Betelgeuse lies 640 light-years away but is one of the brightest stars in the night sky. It is also one of the biggest and most luminous stars known, being nearly 1,000 times larger than the Sun and shining more than 100,000 times more brightly.
It is only a few million years old – a mere youngster compared to the four billion-year-old Sun – but is near the end of its life, astronomers believe. It seems doomed to blow itself to bits in a supernova blast that would make it brighter than the Moon and visible in broad daylight.
One team of scientists borrowed an old trick invented by amateur astronomers to get a clearer picture of Betelgeuse.
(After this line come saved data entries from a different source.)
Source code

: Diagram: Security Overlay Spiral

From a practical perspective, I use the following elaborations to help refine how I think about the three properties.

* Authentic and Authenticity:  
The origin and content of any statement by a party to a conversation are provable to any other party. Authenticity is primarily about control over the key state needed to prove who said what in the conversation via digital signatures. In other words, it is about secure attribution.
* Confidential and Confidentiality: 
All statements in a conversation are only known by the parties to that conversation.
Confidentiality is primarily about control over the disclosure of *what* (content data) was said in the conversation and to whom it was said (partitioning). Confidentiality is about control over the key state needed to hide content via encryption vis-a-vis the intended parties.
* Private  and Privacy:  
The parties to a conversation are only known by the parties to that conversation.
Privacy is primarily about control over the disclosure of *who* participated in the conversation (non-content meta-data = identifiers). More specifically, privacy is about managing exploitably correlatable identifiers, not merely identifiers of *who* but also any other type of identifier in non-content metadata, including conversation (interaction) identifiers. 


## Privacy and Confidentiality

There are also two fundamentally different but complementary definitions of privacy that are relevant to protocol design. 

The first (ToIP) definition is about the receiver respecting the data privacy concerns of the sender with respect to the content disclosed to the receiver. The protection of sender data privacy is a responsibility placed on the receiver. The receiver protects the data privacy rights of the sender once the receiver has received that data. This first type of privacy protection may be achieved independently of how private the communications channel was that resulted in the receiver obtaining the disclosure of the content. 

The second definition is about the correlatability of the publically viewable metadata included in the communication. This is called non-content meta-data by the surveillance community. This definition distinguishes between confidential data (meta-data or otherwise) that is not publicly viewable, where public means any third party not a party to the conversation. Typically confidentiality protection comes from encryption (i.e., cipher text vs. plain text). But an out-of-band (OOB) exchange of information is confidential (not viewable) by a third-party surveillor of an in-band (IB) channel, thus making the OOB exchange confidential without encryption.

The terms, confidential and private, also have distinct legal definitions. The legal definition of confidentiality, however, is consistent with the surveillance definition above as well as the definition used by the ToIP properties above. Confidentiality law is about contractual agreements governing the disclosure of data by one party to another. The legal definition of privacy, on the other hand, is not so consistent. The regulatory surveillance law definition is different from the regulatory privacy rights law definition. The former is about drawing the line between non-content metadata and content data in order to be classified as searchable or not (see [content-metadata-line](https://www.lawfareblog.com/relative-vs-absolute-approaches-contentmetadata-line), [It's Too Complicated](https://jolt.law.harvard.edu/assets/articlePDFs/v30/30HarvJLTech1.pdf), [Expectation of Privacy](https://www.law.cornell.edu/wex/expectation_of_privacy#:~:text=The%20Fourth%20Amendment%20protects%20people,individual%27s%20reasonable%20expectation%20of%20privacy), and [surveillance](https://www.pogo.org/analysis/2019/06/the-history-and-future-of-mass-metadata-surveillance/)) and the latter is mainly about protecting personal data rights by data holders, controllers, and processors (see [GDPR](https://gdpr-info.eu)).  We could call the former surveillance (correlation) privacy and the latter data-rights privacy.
Special so-called adaptive optics, using an instrument called NACO, helped compensate for distortion caused by the Earth’s atmosphere. But then they picked and combined just the sharpest images collected, discarding those made fuzzy by turbulence in the air.
The final picture with the 8-metre telescope was much sharper than a single long exposure could produce. Its resolution is so fine it could pick out an object the size of a tennis ball on the International Space Station as seen from the ground.
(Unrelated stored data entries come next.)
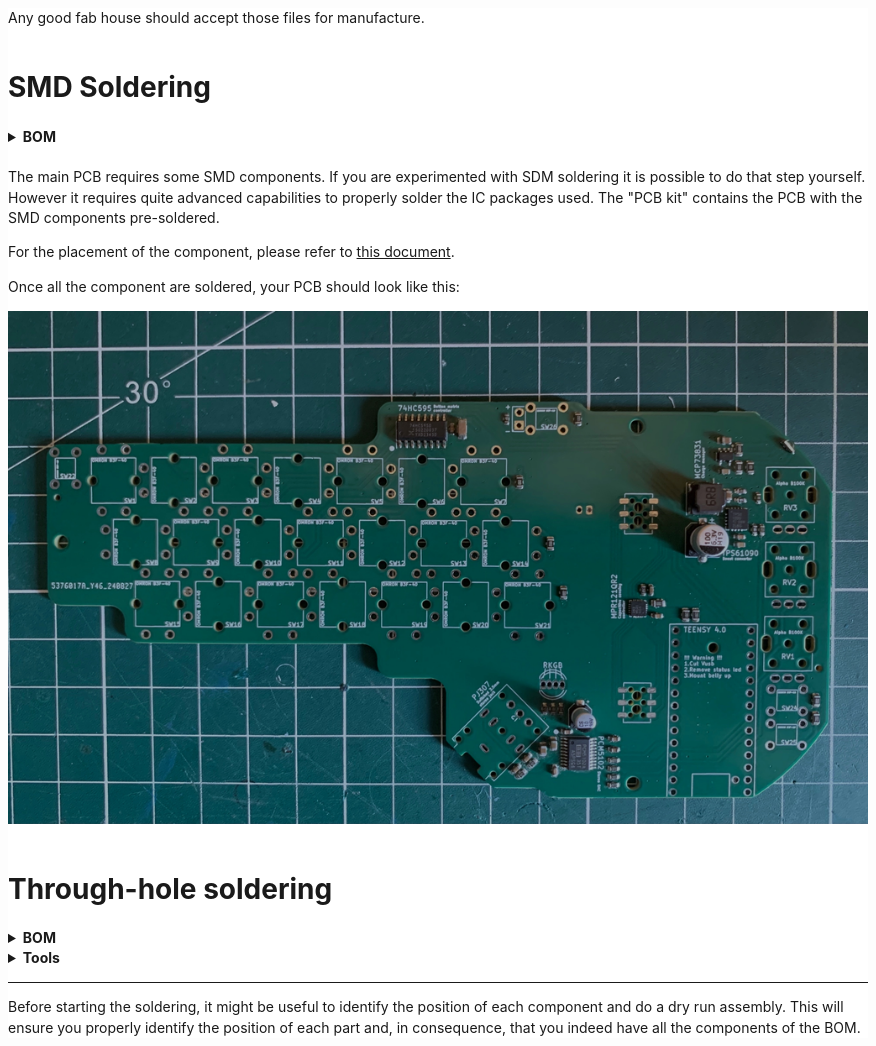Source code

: Any good fab house should accept those files for manufacture.

# **SMD Soldering**

<details><summary> <b>BOM</b> </summary></details>
<br>
The main PCB requires some SMD components. If you are experimented with SDM soldering it is possible to do that step yourself. However it requires quite advanced capabilities to properly solder the IC packages used. The "PCB kit" contains the PCB with the SMD components pre-soldered. 

For the placement of the component, please refer to [this document](./ressources/smd_assembly/g66188.png).

Once all the component are soldered, your PCB should look like this:

![After SMD assembly](./ressources/smd.jpg "after SMD assembly")


# **Through-hole soldering**

<details><summary> <b>BOM</b> </summary></details>

<details><summary> <b>Tools</b> </summary></details>
<hr>

Before starting the soldering, it might be useful to identify the position of each component and do a dry run assembly. This will ensure you properly identify the position of each part and, in consequence, that you indeed have all the components of the BOM.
Pierre Kervella, of the Paris Observatory, who led the first team, said: “Thanks to these outstanding images, we have detected a large plume of gas extending into space from the surface of Betelgeuse. This is a clear indication that the whole outer shell of the star is not shedding matter evenly in all directions.”
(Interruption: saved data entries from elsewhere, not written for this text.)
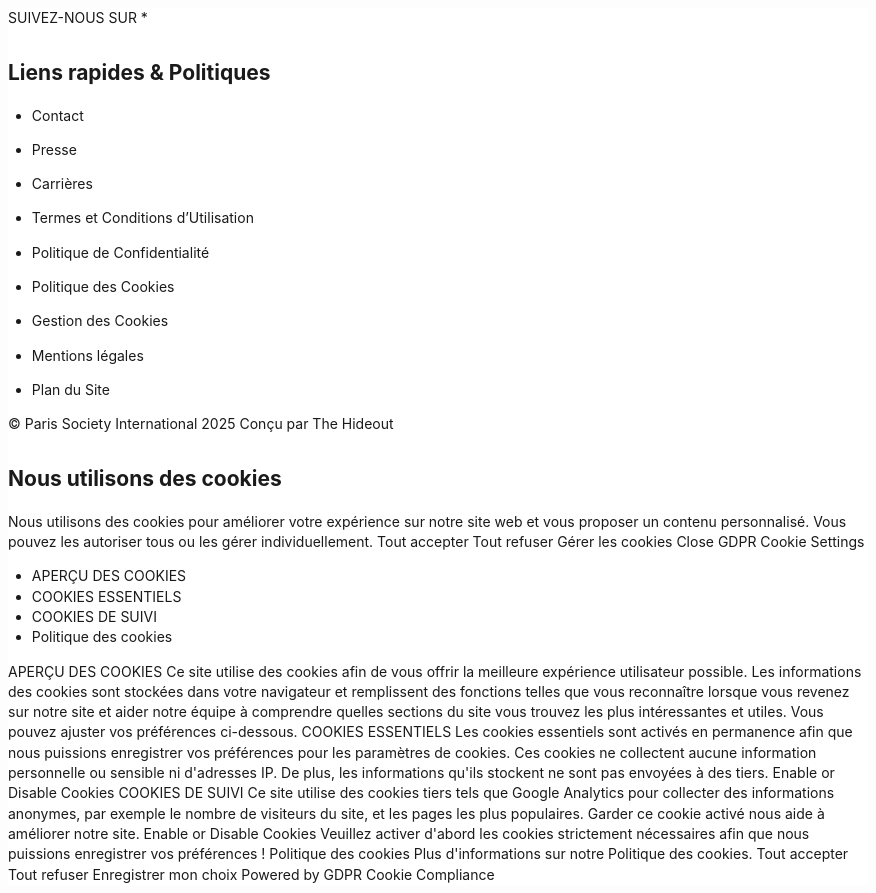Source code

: 
SUIVEZ-NOUS SUR
  * 

## Liens rapides & Politiques
  * Contact
  * Presse
  * Carrières
  * Termes et Conditions d’Utilisation


  * Politique de Confidentialité
  * Politique des Cookies
  * Gestion des Cookies
  * Mentions légales
  * Plan du Site


© Paris Society International 2025 Conçu par The Hideout
## Nous utilisons des cookies
Nous utilisons des cookies pour améliorer votre expérience sur notre site web et vous proposer un contenu personnalisé. Vous pouvez les autoriser tous ou les gérer individuellement.
Tout accepter Tout refuser Gérer les cookies
Close GDPR Cookie Settings
  * APERÇU DES COOKIES
  * COOKIES ESSENTIELS
  * COOKIES DE SUIVI
  * Politique des cookies


APERÇU DES COOKIES
Ce site utilise des cookies afin de vous offrir la meilleure expérience utilisateur possible. Les informations des cookies sont stockées dans votre navigateur et remplissent des fonctions telles que vous reconnaître lorsque vous revenez sur notre site et aider notre équipe à comprendre quelles sections du site vous trouvez les plus intéressantes et utiles. Vous pouvez ajuster vos préférences ci-dessous.
COOKIES ESSENTIELS
Les cookies essentiels sont activés en permanence afin que nous puissions enregistrer vos préférences pour les paramètres de cookies. Ces cookies ne collectent aucune information personnelle ou sensible ni d'adresses IP. De plus, les informations qu'ils stockent ne sont pas envoyées à des tiers.
Enable or Disable Cookies
COOKIES DE SUIVI
Ce site utilise des cookies tiers tels que Google Analytics pour collecter des informations anonymes, par exemple le nombre de visiteurs du site, et les pages les plus populaires. Garder ce cookie activé nous aide à améliorer notre site.
Enable or Disable Cookies
Veuillez activer d'abord les cookies strictement nécessaires afin que nous puissions enregistrer vos préférences !
Politique des cookies
Plus d'informations sur notre Politique des cookies.
Tout accepter Tout refuser Enregistrer mon choix
Powered by GDPR Cookie Compliance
The plume extends to at least six times the diameter of Betelgeuse, corresponding to the distance between the Sun and Neptune. The star itself is so big that it would almost stretch out to the orbit of Jupiter if it was our sun.
Scientists needed to work out if the ejected material was being lost above the giant star’s polar regions due to its rotation or whether convection currents inside Betelgeuse were generating the plume.
To find out, a second team, led by Keiichi Ohnaka of the Max Planck Institute for Radio Astronomy in Bonn, Germany, used a technique called interferometry. The AMBER instrument on the Very Large Telescope Interferometer was used to combine the light from three separate 1.8-metre telescopes. This gave the team a picture as sharp as could be taken with one giant 48-metre telescope if it were possible to build such a monster and four times more detailed than the first team’s.
Ohnaka said: “Our AMBER observations are the sharpest observations of any kind ever made of Betelgeuse. Moreover, we detected how the gas is moving in different areas of Betelgeuse’s surface ― the first time this has been done for a star other than the Sun.”
These observations revealed that the gas in Betelgeuse’s atmosphere is moving vigorously up and down, and producing bubbles are as large as the supergiant star itself. It leads astronomers to believe that these movements of gas beneath Betelgeuse’s surface are behind the ejection of the massive plume into space.